- Information given:
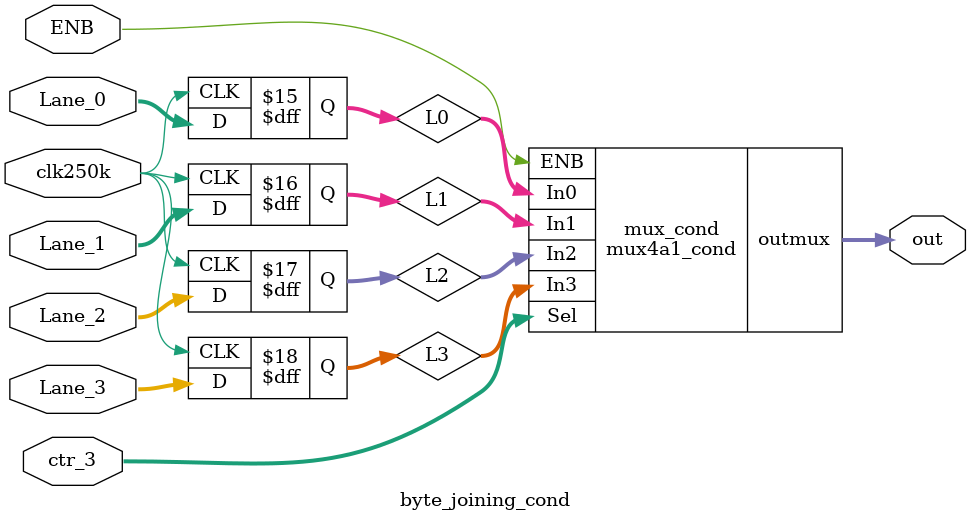
<source format=v>
module mux4a1_cond (
  input [7:0] In0, In1, In2, In3,
  input [1:0] Sel,
  input ENB,
  output reg [7:0] outmux
  );

  always @ (~ENB) begin
    outmux = 8'b0;
  end

  always @ ( Sel ) begin
    if (ENB) begin
      case (Sel)
        2'b00: outmux = In0;
        2'b01: outmux = In1;
        2'b10: outmux = In2;
        2'b11: outmux = In3;
        default: outmux = 8'b0;
      endcase
    end else begin
      outmux = 8'b0;
    end
  end

endmodule //mux4a1

module byte_joining_cond (
  input [7:0] Lane_0, //Entrada para la Linea 0 que viene de la etapa de serie a paralelo
  input [7:0] Lane_1, //Entrada para la Linea 1 que viene de la etapa de serie a paralelo
  input [7:0] Lane_2, //Entrada para la Linea 1 que viene de la etapa de serie a paralelo
  input [7:0] Lane_3, //Entrada para la Linea 1 que viene de la etapa de serie a paralelo
  input [1:0] ctr_3, // Bus de selecion para el multiplexor que distribuye los datos de cada linea a la salida
  input clk250k, //Señal de reloj de los flops que guardan el dato que viene de la etapa de serie paralelo
  input ENB,
  output [7:0] out
  );

  reg [7:0] L0; //registro que contiene el dato mas reciente de la linea 0 de la etapa serie a paralelo.
  reg [7:0] L1; //registro que contiene el dato mas reciente de la linea 1 de la etapa serie a paralelo.
  reg [7:0] L2; //registro que contiene el dato mas reciente de la linea 2 de la etapa serie a paralelo.
  reg [7:0] L3; //registro que contiene el dato mas reciente de la linea 3 de la etapa serie a paralelo.


  always @ (posedge clk250k) begin
    L0 <= Lane_0;
    L1 <= Lane_1;
    L2 <= Lane_2;
    L3 <= Lane_3;
  end

  mux4a1_cond mux_cond( .In0 (L0),  // se intancia el mux 4 a 1 que distribuye los datos de los canales
              .In1 (L1),
              .In2 (L2),
              .In3 (L3),
              .ENB (ENB),
              .outmux (out),
              .Sel (ctr_3)
    );




endmodule //byte_joining

</source>
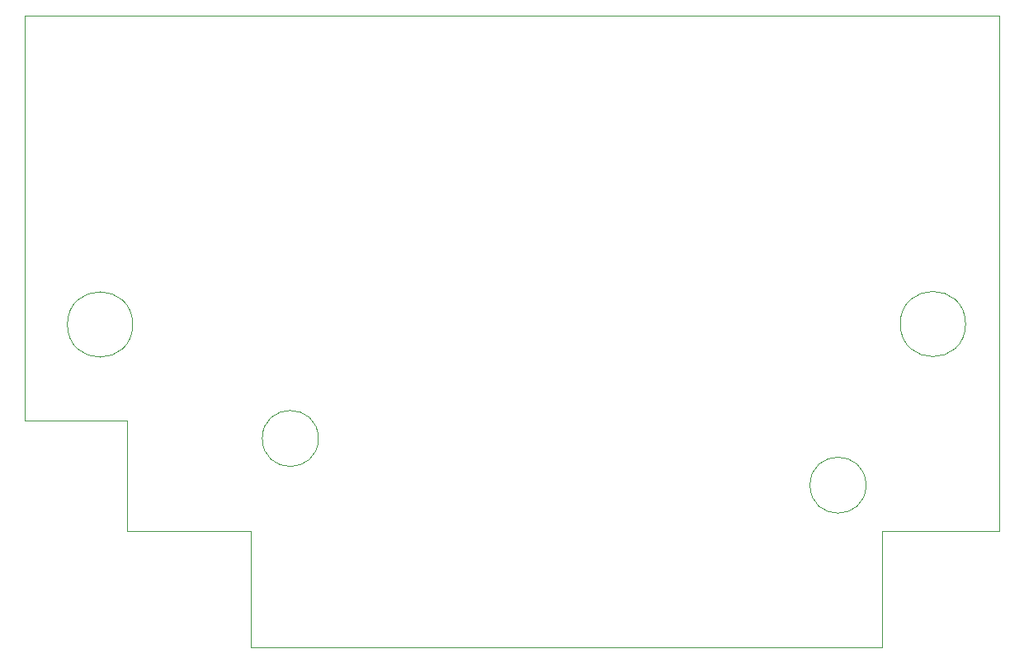
<source format=gbr>
%TF.GenerationSoftware,KiCad,Pcbnew,(6.0.5)*%
%TF.CreationDate,2022-11-15T14:41:10-03:00*%
%TF.ProjectId,obsonet_1,6f62736f-6e65-4745-9f31-2e6b69636164,rev?*%
%TF.SameCoordinates,Original*%
%TF.FileFunction,Profile,NP*%
%FSLAX46Y46*%
G04 Gerber Fmt 4.6, Leading zero omitted, Abs format (unit mm)*
G04 Created by KiCad (PCBNEW (6.0.5)) date 2022-11-15 14:41:10*
%MOMM*%
%LPD*%
G01*
G04 APERTURE LIST*
%TA.AperFunction,Profile*%
%ADD10C,0.050000*%
%TD*%
G04 APERTURE END LIST*
D10*
%TO.C,CON1*%
X185801100Y-124665600D02*
X185801100Y-136575600D01*
X197821100Y-124665600D02*
X185801100Y-124665600D01*
X108321100Y-113314600D02*
X97815500Y-113314600D01*
X185801100Y-136575600D02*
X121031100Y-136575600D01*
X97815500Y-113314600D02*
X97811100Y-71795600D01*
X121031100Y-136575600D02*
X121021100Y-124665600D01*
X197821100Y-71795600D02*
X197821100Y-124665600D01*
X121021100Y-124665600D02*
X108321100Y-124665600D01*
X108321100Y-124665600D02*
X108321100Y-113314600D01*
X97811100Y-71795600D02*
X197821100Y-71795600D01*
X184143816Y-119965600D02*
G75*
G03*
X184143816Y-119965600I-2872716J0D01*
G01*
X194361100Y-103415600D02*
G75*
G03*
X194361100Y-103415600I-3349284J0D01*
G01*
X127945556Y-115165600D02*
G75*
G03*
X127945556Y-115165600I-2874456J0D01*
G01*
X108900384Y-103465600D02*
G75*
G03*
X108900384Y-103465600I-3349284J0D01*
G01*
%TD*%
M02*

</source>
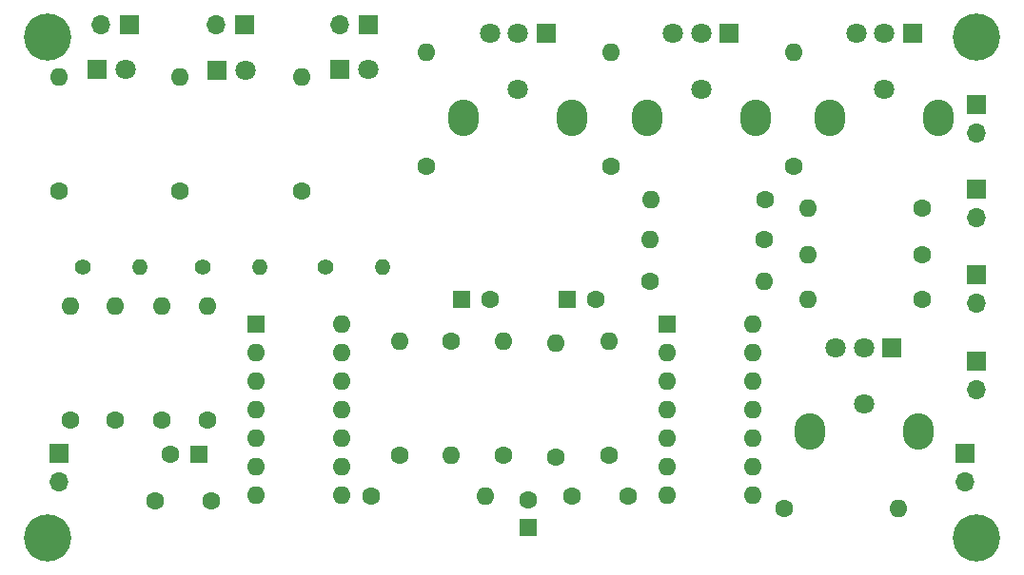
<source format=gbr>
%TF.GenerationSoftware,KiCad,Pcbnew,(6.0.7-1)-1*%
%TF.CreationDate,2023-01-19T18:06:37-06:00*%
%TF.ProjectId,sc_karltron,73635f6b-6172-46c7-9472-6f6e2e6b6963,rev?*%
%TF.SameCoordinates,Original*%
%TF.FileFunction,Soldermask,Bot*%
%TF.FilePolarity,Negative*%
%FSLAX46Y46*%
G04 Gerber Fmt 4.6, Leading zero omitted, Abs format (unit mm)*
G04 Created by KiCad (PCBNEW (6.0.7-1)-1) date 2023-01-19 18:06:37*
%MOMM*%
%LPD*%
G01*
G04 APERTURE LIST*
%ADD10O,2.720000X3.240000*%
%ADD11R,1.800000X1.800000*%
%ADD12C,1.800000*%
%ADD13C,1.600000*%
%ADD14O,1.700000X1.700000*%
%ADD15R,1.700000X1.700000*%
%ADD16O,1.600000X1.600000*%
%ADD17C,4.200000*%
%ADD18R,1.600000X1.600000*%
%ADD19C,1.400000*%
%ADD20O,1.400000X1.400000*%
G04 APERTURE END LIST*
D10*
%TO.C,RV8*%
X180300000Y-105575000D03*
X170700000Y-105575000D03*
D11*
X178000000Y-98075000D03*
D12*
X175500000Y-98075000D03*
X175500000Y-103075000D03*
X173000000Y-98075000D03*
%TD*%
D13*
%TO.C,C5*%
X117400000Y-111700000D03*
X112400000Y-111700000D03*
%TD*%
D14*
%TO.C,J9*%
X128860000Y-69300000D03*
D15*
X131400000Y-69300000D03*
%TD*%
D13*
%TO.C,R14*%
X166580000Y-88400000D03*
D16*
X156420000Y-88400000D03*
%TD*%
D17*
%TO.C,H4*%
X102900002Y-114999997D03*
%TD*%
D10*
%TO.C,RV6*%
X165825000Y-77575000D03*
X156225000Y-77575000D03*
D11*
X163525000Y-70075000D03*
D12*
X161025000Y-75075000D03*
X161025000Y-70075000D03*
X158525000Y-70075000D03*
%TD*%
D13*
%TO.C,R15*%
X152800000Y-107680000D03*
D16*
X152800000Y-97520000D03*
%TD*%
D13*
%TO.C,R7*%
X156420000Y-92200000D03*
D16*
X166580000Y-92200000D03*
%TD*%
D11*
%TO.C,D1*%
X107225000Y-73250000D03*
D12*
X109765000Y-73250000D03*
%TD*%
D14*
%TO.C,J5*%
X185500000Y-86500000D03*
D15*
X185500000Y-83960000D03*
%TD*%
D13*
%TO.C,R23*%
X125475000Y-84080000D03*
D16*
X125475000Y-73920000D03*
%TD*%
D13*
%TO.C,R12*%
X113000000Y-104480000D03*
D16*
X113000000Y-94320000D03*
%TD*%
D13*
%TO.C,R25*%
X138800000Y-97520000D03*
D16*
X138800000Y-107680000D03*
%TD*%
D13*
%TO.C,R17*%
X148100000Y-107780000D03*
D16*
X148100000Y-97620000D03*
%TD*%
D13*
%TO.C,R1*%
X180680000Y-85600000D03*
D16*
X170520000Y-85600000D03*
%TD*%
D18*
%TO.C,C6*%
X145600000Y-114105113D03*
D13*
X145600000Y-111605113D03*
%TD*%
D18*
%TO.C,U1*%
X121400000Y-95975000D03*
D16*
X121400000Y-98515000D03*
X121400000Y-101055000D03*
X121400000Y-103595000D03*
X121400000Y-106135000D03*
X121400000Y-108675000D03*
X121400000Y-111215000D03*
X129020000Y-111215000D03*
X129020000Y-108675000D03*
X129020000Y-106135000D03*
X129020000Y-103595000D03*
X129020000Y-101055000D03*
X129020000Y-98515000D03*
X129020000Y-95975000D03*
%TD*%
D13*
%TO.C,R10*%
X117100000Y-104480000D03*
D16*
X117100000Y-94320000D03*
%TD*%
D18*
%TO.C,C3*%
X149100000Y-93800000D03*
D13*
X151600000Y-93800000D03*
%TD*%
D10*
%TO.C,RV7*%
X172500000Y-77575000D03*
X182100000Y-77575000D03*
D11*
X179800000Y-70075000D03*
D12*
X177300000Y-70075000D03*
X177300000Y-75075000D03*
X174800000Y-70075000D03*
%TD*%
D19*
%TO.C,R11*%
X105960000Y-90900000D03*
D20*
X111040000Y-90900000D03*
%TD*%
D13*
%TO.C,R3*%
X180680000Y-93800000D03*
D16*
X170520000Y-93800000D03*
%TD*%
D13*
%TO.C,R16*%
X108900000Y-104480000D03*
D16*
X108900000Y-94320000D03*
%TD*%
D13*
%TO.C,R22*%
X114625000Y-84080000D03*
D16*
X114625000Y-73920000D03*
%TD*%
D19*
%TO.C,R9*%
X127585000Y-90900000D03*
D20*
X132665000Y-90900000D03*
%TD*%
D14*
%TO.C,J4*%
X185500000Y-78940000D03*
D15*
X185500000Y-76400000D03*
%TD*%
D13*
%TO.C,R8*%
X169200000Y-81880000D03*
D16*
X169200000Y-71720000D03*
%TD*%
D17*
%TO.C,H2*%
X185500000Y-70400000D03*
%TD*%
D13*
%TO.C,R20*%
X131620000Y-111300000D03*
D16*
X141780000Y-111300000D03*
%TD*%
D10*
%TO.C,RV5*%
X149500000Y-77575000D03*
X139900000Y-77575000D03*
D11*
X147200000Y-70075000D03*
D12*
X144700000Y-70075000D03*
X144700000Y-75075000D03*
X142200000Y-70075000D03*
%TD*%
D18*
%TO.C,U2*%
X158000000Y-95975000D03*
D16*
X158000000Y-98515000D03*
X158000000Y-101055000D03*
X158000000Y-103595000D03*
X158000000Y-106135000D03*
X158000000Y-108675000D03*
X158000000Y-111215000D03*
X165620000Y-111215000D03*
X165620000Y-108675000D03*
X165620000Y-106135000D03*
X165620000Y-103595000D03*
X165620000Y-101055000D03*
X165620000Y-98515000D03*
X165620000Y-95975000D03*
%TD*%
D18*
%TO.C,C1*%
X116305113Y-107600000D03*
D13*
X113805113Y-107600000D03*
%TD*%
D18*
%TO.C,C2*%
X139700000Y-93800000D03*
D13*
X142200000Y-93800000D03*
%TD*%
%TO.C,R19*%
X104900000Y-104480000D03*
D16*
X104900000Y-94320000D03*
%TD*%
D13*
%TO.C,R5*%
X153000000Y-81880000D03*
D16*
X153000000Y-71720000D03*
%TD*%
D13*
%TO.C,R21*%
X103900000Y-84080000D03*
D16*
X103900000Y-73920000D03*
%TD*%
D17*
%TO.C,H1*%
X102900000Y-70400000D03*
%TD*%
D15*
%TO.C,J8*%
X185500000Y-99260000D03*
D14*
X185500000Y-101800000D03*
%TD*%
D15*
%TO.C,J2*%
X184500000Y-107460000D03*
D14*
X184500000Y-110000000D03*
%TD*%
D15*
%TO.C,J7*%
X185500000Y-91600000D03*
D14*
X185500000Y-94140000D03*
%TD*%
D13*
%TO.C,R18*%
X143400000Y-107680000D03*
D16*
X143400000Y-97520000D03*
%TD*%
D13*
%TO.C,R26*%
X168420000Y-112400000D03*
D16*
X178580000Y-112400000D03*
%TD*%
D17*
%TO.C,H3*%
X185500000Y-115000000D03*
%TD*%
D13*
%TO.C,R13*%
X134200000Y-107680000D03*
D16*
X134200000Y-97520000D03*
%TD*%
D13*
%TO.C,R2*%
X180680000Y-89800000D03*
D16*
X170520000Y-89800000D03*
%TD*%
D15*
%TO.C,J3*%
X110175000Y-69300000D03*
D14*
X107635000Y-69300000D03*
%TD*%
D13*
%TO.C,R4*%
X136600000Y-81880000D03*
D16*
X136600000Y-71720000D03*
%TD*%
D13*
%TO.C,C4*%
X154500000Y-111300000D03*
X149500000Y-111300000D03*
%TD*%
D14*
%TO.C,J6*%
X117860000Y-69300000D03*
D15*
X120400000Y-69300000D03*
%TD*%
D11*
%TO.C,D3*%
X128850000Y-73250000D03*
D12*
X131390000Y-73250000D03*
%TD*%
D13*
%TO.C,R24*%
X166680000Y-84900000D03*
D16*
X156520000Y-84900000D03*
%TD*%
D19*
%TO.C,R6*%
X116685000Y-90900000D03*
D20*
X121765000Y-90900000D03*
%TD*%
D11*
%TO.C,D2*%
X117950000Y-73350000D03*
D12*
X120490000Y-73350000D03*
%TD*%
D15*
%TO.C,J1*%
X103900000Y-107460000D03*
D14*
X103900000Y-110000000D03*
%TD*%
M02*

</source>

- What the task asks:
Copy out every line from the data above that has "registro" in it.

- Result for this task:
  reg [7:0] L0; //registro que contiene el dato mas reciente de la linea 0 de la etapa serie a paralelo.
  reg [7:0] L1; //registro que contiene el dato mas reciente de la linea 1 de la etapa serie a paralelo.
  reg [7:0] L2; //registro que contiene el dato mas reciente de la linea 2 de la etapa serie a paralelo.
  reg [7:0] L3; //registro que contiene el dato mas reciente de la linea 3 de la etapa serie a paralelo.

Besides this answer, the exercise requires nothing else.